··· Available data ···

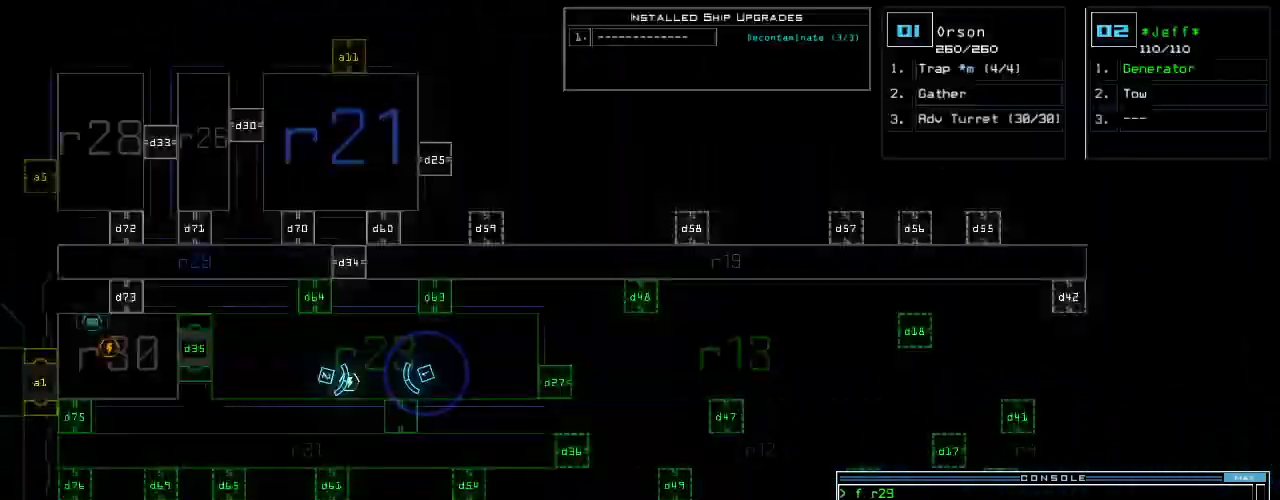
Gameplay with keyboard; each line is a JSON object with the keys held at the frame after it. "events" lists presses ("down") and releases ("up") of ".", "0", "1", "2", "3", "4", "5", "6", "7", "8", "9", "a", "b", "backspace", "c", "caps_lock", "comma", "ctrl_l", "ctrl_r", "d", "down", "e", "equals", "escape", "f", "g", "h", "i", "j", "k", "l", "left", "m", "minus", "n", "o", "p", "q", "quote", "r", "return", "right", "s", "semicolon", "shift_l", "shift_r", "space", "t", "tab", "tilde", "u", "up", "v", "w", "x", "y" and "z" between this image and that frame as [ms after this image, input, new state], when the widget could be followed in between. No other keys are recorded. Mouse input is not recorded. Not read: other_keys.
{"keys": ["down"], "events": [[146, "right", "down"], [396, "right", "up"], [479, "down", "down"]]}
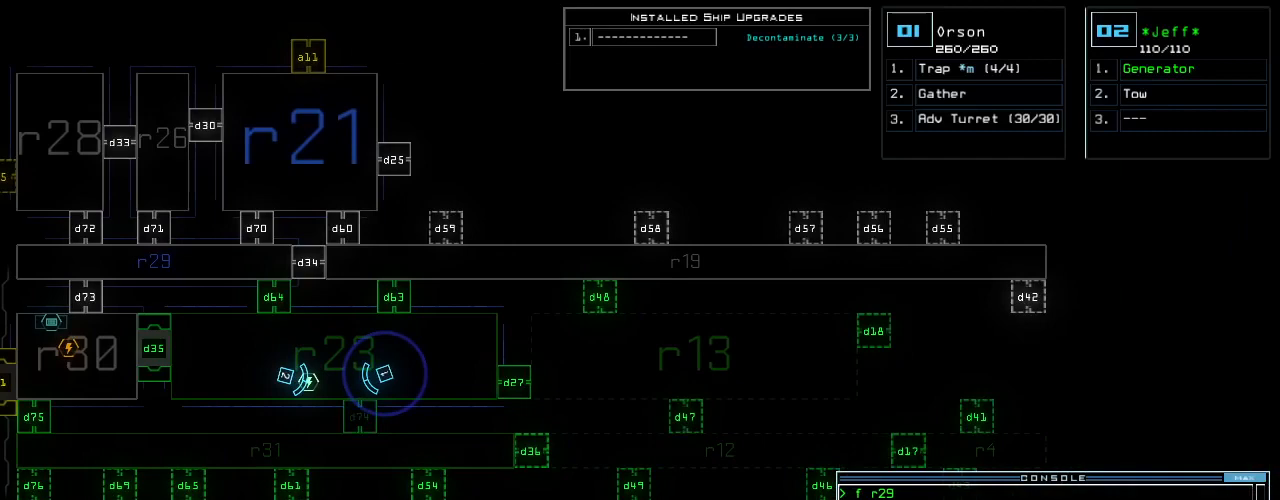
{"keys": ["left"], "events": [[229, "left", "down"], [250, "down", "up"]]}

···

[Task description] Exact transcription of the full listing above is required; images do not belong in it.

[Problem solution]
Gameplay with keyboard; each line is a JSON object with the keys held at the frame after it. "events" lists presses ("down") and releases ("up") of ".", "0", "1", "2", "3", "4", "5", "6", "7", "8", "9", "a", "b", "backspace", "c", "caps_lock", "comma", "ctrl_l", "ctrl_r", "d", "down", "e", "equals", "escape", "f", "g", "h", "i", "j", "k", "l", "left", "m", "minus", "n", "o", "p", "q", "quote", "r", "return", "right", "s", "semicolon", "shift_l", "shift_r", "space", "t", "tab", "tilde", "u", "up", "v", "w", "x", "y" and "z" between this image and that frame as [ms after this image, input, new state], when the widget could be followed in between. No other keys are recorded. Mouse input is not recorded. Not read: other_keys.
{"keys": ["down"], "events": [[146, "right", "down"], [396, "right", "up"], [479, "down", "down"]]}
{"keys": ["left"], "events": [[229, "left", "down"], [250, "down", "up"]]}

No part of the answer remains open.